I’ve been working on an application and have narrowed down the piece that appears to be taking the most time.
in this following code, it’s generating dataframes d,e,f
l = 10000
data = DataFrame([Int64, Int64, Int64, Int64, Int64],[:x,:y,:z,:m,:n],l)
data.x = rand(1:100,l)
data.y = rand(1:100,l)
data.z = rand(0:1, l)
function looptest(data,loopsize)
summary = DataFrame([Int64, Int64, Float64],[:cfg, :count, :ave],0)
for i in 1:loopsize
for j in 1:loopsize
cfg = i * j
data.m = convert.(Int64, floor.(data.x ./ i))
data.n = convert.(Int64, floor.(data.y ./ j))
d = by(data, [:m, :n], df -> minimum(df[:z]))
e = by(data, [:m, :n], nrow)
f = join(d,e[e.x1 .== cfg,[:m,:n]],on = [:m,:n])
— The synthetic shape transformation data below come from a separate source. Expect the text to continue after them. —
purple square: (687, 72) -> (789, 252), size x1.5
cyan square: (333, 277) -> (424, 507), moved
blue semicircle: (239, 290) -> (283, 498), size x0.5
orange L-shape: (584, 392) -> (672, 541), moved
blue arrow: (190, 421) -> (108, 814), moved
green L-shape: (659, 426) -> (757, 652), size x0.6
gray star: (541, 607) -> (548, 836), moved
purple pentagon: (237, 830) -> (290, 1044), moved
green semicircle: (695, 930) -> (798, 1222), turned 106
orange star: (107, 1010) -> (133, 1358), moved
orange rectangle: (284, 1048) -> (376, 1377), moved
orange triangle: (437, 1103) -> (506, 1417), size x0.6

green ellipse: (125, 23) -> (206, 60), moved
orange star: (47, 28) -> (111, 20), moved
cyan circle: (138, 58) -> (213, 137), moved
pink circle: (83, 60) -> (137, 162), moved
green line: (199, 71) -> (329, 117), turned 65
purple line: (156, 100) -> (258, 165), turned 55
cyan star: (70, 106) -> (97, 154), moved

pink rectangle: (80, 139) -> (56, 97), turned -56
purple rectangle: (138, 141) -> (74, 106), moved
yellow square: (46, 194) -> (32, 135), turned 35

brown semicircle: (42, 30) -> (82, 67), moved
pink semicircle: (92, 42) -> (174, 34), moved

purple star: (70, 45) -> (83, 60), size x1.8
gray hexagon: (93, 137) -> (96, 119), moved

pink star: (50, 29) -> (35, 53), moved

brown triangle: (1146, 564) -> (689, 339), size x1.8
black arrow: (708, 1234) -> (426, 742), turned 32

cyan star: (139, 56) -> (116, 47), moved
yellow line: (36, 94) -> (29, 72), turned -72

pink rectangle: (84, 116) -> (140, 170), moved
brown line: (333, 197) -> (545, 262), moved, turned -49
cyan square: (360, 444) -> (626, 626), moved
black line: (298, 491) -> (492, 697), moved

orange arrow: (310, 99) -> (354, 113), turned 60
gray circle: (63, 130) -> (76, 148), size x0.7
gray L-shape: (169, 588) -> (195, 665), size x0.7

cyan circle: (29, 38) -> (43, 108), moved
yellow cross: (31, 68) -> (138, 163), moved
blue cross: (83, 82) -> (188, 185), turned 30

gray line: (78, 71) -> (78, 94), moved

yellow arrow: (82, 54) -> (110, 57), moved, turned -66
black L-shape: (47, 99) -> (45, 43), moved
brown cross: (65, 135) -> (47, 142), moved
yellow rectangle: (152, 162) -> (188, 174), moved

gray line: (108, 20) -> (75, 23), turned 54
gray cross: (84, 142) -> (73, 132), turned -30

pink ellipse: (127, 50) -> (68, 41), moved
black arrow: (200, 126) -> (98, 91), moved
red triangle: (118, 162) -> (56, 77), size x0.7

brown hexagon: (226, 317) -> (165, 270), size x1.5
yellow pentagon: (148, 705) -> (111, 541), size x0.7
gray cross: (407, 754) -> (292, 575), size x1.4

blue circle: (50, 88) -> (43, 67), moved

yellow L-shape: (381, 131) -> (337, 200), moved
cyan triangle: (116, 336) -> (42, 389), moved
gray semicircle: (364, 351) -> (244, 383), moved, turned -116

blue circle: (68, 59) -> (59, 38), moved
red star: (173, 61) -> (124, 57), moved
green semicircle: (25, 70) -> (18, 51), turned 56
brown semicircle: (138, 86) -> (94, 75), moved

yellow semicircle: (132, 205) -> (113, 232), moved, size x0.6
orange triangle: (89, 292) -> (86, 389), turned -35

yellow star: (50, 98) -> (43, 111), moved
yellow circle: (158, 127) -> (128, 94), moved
push!(summary,[cfg size(f,1) mean(f.x1)])
end
end
return summary
end
julia> @btime looptest(data,4)
562.855 ms (7902541 allocations: 362.75 MiB)
The rest of the code takes about 5ms, but this loop accunts for the majority. Is there something here I can do to improve this performance?
I was thinking at least there should be a way to generate f without the interim e table, but couldn’t figure that out.
Thanks.